Frog said:
WOW! What a lot of information I now have to read, research, and
understand...a process that will take some time to complete. I will
return to this thread with further questions when I get to that point. If
this process takes me longer than expected, I will open a new thread with
the same title plus "Part Two".
I did make one decision...I purchased an external USB 500GB hard drive for
my backups. I have some work to do with this drive, before it will be
ready for use on my XP machine...the drive is now FAT32. I'm still not
sure whether or not to have only one partition or two partitions on this
external hard drive. My internal 500GB hard drive has two partitions on
it, and I could do the same on this drive. Would there be any advantage
to this, or will building a folder for a backup of my system on the
external hard drive suffice?
I haven't had a chance to read in any detail about the two options I have
for backup software. It appears that the cost of Casper 4.0 (one license)

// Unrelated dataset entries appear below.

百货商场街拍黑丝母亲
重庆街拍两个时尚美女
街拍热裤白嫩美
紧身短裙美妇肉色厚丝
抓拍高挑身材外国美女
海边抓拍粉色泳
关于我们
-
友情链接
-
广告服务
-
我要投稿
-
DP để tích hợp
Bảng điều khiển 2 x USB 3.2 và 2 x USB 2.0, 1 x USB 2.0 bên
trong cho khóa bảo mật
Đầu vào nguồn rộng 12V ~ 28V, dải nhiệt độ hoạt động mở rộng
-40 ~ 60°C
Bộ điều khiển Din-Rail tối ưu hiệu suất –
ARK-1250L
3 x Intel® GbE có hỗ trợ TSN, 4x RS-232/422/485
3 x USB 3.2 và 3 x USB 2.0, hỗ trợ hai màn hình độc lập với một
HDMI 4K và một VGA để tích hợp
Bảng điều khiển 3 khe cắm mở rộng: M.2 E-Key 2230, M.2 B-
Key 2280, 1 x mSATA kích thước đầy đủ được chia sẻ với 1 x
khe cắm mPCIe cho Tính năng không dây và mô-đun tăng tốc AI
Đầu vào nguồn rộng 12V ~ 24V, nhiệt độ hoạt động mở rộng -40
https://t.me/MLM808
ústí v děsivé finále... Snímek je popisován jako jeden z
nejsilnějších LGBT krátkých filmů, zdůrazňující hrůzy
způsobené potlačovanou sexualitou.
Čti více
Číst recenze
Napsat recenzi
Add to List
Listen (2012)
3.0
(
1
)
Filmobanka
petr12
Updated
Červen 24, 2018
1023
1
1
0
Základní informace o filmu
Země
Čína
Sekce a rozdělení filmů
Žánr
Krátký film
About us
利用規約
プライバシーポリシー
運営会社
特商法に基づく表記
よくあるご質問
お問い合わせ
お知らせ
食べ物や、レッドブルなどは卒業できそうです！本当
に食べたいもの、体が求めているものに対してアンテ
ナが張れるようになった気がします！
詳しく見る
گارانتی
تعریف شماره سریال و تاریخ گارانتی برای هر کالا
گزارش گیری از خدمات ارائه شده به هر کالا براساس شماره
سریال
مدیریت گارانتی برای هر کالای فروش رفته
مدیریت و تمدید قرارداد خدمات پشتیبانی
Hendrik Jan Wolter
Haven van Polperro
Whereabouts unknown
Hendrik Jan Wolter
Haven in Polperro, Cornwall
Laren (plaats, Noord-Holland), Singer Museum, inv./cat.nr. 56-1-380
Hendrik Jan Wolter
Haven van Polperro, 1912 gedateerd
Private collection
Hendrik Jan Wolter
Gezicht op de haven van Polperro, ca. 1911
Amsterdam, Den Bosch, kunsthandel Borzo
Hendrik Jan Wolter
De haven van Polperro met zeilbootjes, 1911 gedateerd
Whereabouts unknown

is $49.95 and the cost of a Casper Startup Disk is additional $9.95 (one
copy)---for a total cost of $59.90. This total cost, if I am reading it
correctly, is not much more that the cost of Acronis software. I will do
more reading about both options before making my decision. I sure hope
Anna is around to answer some questions, if I go the Casper 4.0
direction...I very much appreciated your words on this software
package...they were very useful to this limited-computer- knowledge
person, as were the comments of others about Acronis.
Thanks again for taking your time to assist me with my decision.
Frog
Frog...
It is regrettable that this thread seems to have taken on a complexity that
is not deserved given the simplicity of use, straightforwardness of design,
and general effectiveness of a disk-cloning program specifically with
reference to the program we have been recommending - the Casper 4.0 program.
While I do not wish to demean the Acronis True Image in any way, I sincerely
believe the Casper 4 program is a superior disk-cloning program for the
reasons I've indicated in my prior posts and which I will not reiterate
here.
As to the cost of the Casper program as compared to the Acronis program...
My impression is that you can purchase the Acronis program at less expense
than the Casper program. If one's overriding interest is to purchase the
less expensive program, then there's no point in even discussing the Casper
program no matter how superior I or others believe the Casper program is.
All I will say is that the additional expense of the Casper program (I
suppose it's probably not much more than $20 or $30 between the two) pales
into insignificance over the weeks & months that you or any user will be
using the program. But that's a decision to be made by you and every
potential purchaser of the program. I can only tell you that based upon my
personal knowledge of more than at least a score of users of the Casper 4
program, not a single one has ever expressed regret to me re the increased
cost of that program as compared with other disk-cloning/disk-imaging
programs. The usual comment I hear is that "I wish I had found this program
sooner."
As to your 500 GB USB external HDD...
1. That's a fine piece of equipment to serve as the backup device for your
day-to-day working HDD.
2. There is nothing - absolutely nothing - that you have to do with respect
to using that drive as the recipient of the clone created by the Casper 4
program. You do not have to partition that drive; you do not have to format
that drive. All that will be automatically taken care of when you use the
Casper 4 program to clone the contents of your "source" HDD - your
day-to-day internal working HDD - to the USBEHD.
3. When you clone the contents of your two-partitioned source HDD to your
USBEHD, the disk-cloning program will create the two partitions on the
external HDD. It will do so allocating the same percentage of disk space for
each partition on the external HDD as you have on your source disk. So, for
example, let's say your 500 GB source HDD's 1st partition is 200 GB and the
2nd partition is 300 GB (we're using approx. numbers here). In your case
since the source & destination HDDs are equal in size, the partitions on the
destination HDD will, of course, be the same.
But let's say your source HDD was a 250 GB HDD containing two partitions -
one partition of 100 GB (representing 40% of the disk capacity), the second
partition 150 GB (representing 60% of disk capacity. And you were cloning
the contents of that two-partitioned source HDD to a 500 GB HDD. In that
situation the disk-cloning program would create the two partitions on the
destination drive using the same percentages established on the source HDD.
So that the 1st partition on the 500 GB HDD would be 200 GB, and the 2nd
partition would be 300 GB.
4. But understand should the user desire different-sized partitions on the
destination drive, he or she would be able to create such and then use the
Casper program to clone the contents of each partition on the source HDD to
whatever partition on the destination HDD that he/she desired. So you have
great flexibility here.
So you see - you really don't have any "work" to do on your external 500 GB
HDD if all you want to do is to clone the complete contents of your present
two-partitioned 500 GB internal HDD (your "source" disk) to your USBEHD.
Please understand that much of what I've indicated here can similarly be
achieved by the Acronis program. But for the reasons I've previously
stated, especially Casper's "SmartClone" technology that greatly speeds up
the routine day-to-day disk-cloning backup process, we prefer the Casper 4
program.
In any event try to work with both programs and perhaps other
disk-cloning/disk-imaging programs as well. That's the only real way to
determine what best suits your particular needs.